- There is a difference between an EMR and an EHR
Both EMR and EHR are digital records of patient health information.
But one is more limited than the other: An EMR is more like a chart of the patient’s health information. An EMR is something like this but it is only accessible by one physician. Only physicians who can have access to the office can view those records and they cannot be shared with any other physicians outside of his/her Office.
An EHR is different as it contains the patient’s records from multiple doctors and provides a more holistic, long-term view of a patient’s health. This includes their demographics, test results, medical history, history of present illness (HPI), and medications. A clinic, hospital, physician, or organization would use EHR because it allows them to not only follow the patient’s entire history from specialty to specialty, but it also allows them to pull the data into a claim for billing charges to the patient’s insurance carrier. EHRs are more robust than EMR.

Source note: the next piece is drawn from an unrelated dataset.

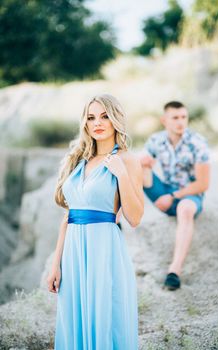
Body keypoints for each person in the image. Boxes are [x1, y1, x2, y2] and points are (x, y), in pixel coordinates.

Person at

- Rejections and Denials are not the same things.
Rejections come from the clearinghouse and never cross over to the insurance carrier. They are quickly bounced back to the provider to amend the claim. Most rejections happen when there is an error due to missing information or incorrect information on an electronic claim. Rejections can also occur when the information provided by the clearinghouse, does not match what the payer has on file.
Example of a clearinghouse or EDI rejection: ACKNOWLEDGEMENT/R
EJECTED FOR INVALID
INFORMATION
PROCEDURE CODEXXXXX MODIFIER(S)- XX
SVC Line Response Procedure Code
Modifier(s) for Service(s)
Rendered PROCEDURE
This rejection indicates that there is an issue with the procedure code/ modifier combination billed out on the claim.
Denial’s come from the insurance carrier after the claims have passed through the clearinghouse and usually take a little longer to be received back to the billing office.
Example of a denial:
Prior Authorization was not obtained.
- Everything rolls downhill right into your lap:
Yep! That’s how the cookie crumbles. It doesn’t make a difference if the registration or the appointment desk forgot to get the patient’s correct address or date of birth. Once it is rejected or denied, it becomes your responsibility to get it corrected, especially if you don’t want the hold time on the claim to be exceeded. Sending work back to the front -end personnel can cause a claim to be denied because it is past the filing time limit, depending on the payer. This is why it is beneficial to know your payer filing time guidelines. If A/R days for your claims are lagging, it is up to you to prove why they are lagging.
- You must be tenacious.
I can’t tell you how being tenacious has served me so well.
Tenacity and perseverance are necessary to assure timely payment during the billing process. For me, this entailed using all contacts and research avenues available to get my answer. But this was all done while maintaining HIPPA guidelines. There will be times when you will have to call the insurance carrier multiple times until you get a knowledgeable person, who can tell you exactly what’s wrong with the claim and how to fix it. Sometimes you might even have to request to speak to a supervisor. Whatever it is make sure you are always tenacious with a friendly voice and a smile. Be understanding but know when to push and escalate the matter.
- You have to be a relationship builder
Customer Service and a friendly attitude are a big plus in Medical Billing. Why? Because you deal with all types of people. Being able to speak to people who are ill, stressed, or having a bad day while leaving them feeling like you care is a special thing. Having this ability is invaluable when you are dealing with insurance representatives. Some of the key steps to providing great customer service in medical billing are as follows:
1) Ask the right questions. Also, have a pleasant voice and a smile.
2) Be a good listener. Listening and understanding will allow people to open up to you and they will be more willing to help you by giving you all of the information you want and need. The person may even provide you with a direct call number. Now that’s sweet!
- Know how to manage your time.
As a medical biller, you have to keep track of payer filing time limits when running your monthly reports. Be mindful of when is the best time to follow up on the status of your claims. Checking the portal for Clearinghouse /EDI rejections etc.… Keeping track of your time is critical to making sure your claims are paid in a timely manner and that you always know where your A/R is and how long it has been sitting. It also helps you to answer pertinent questions your manager or provider may have when it comes to your A/R.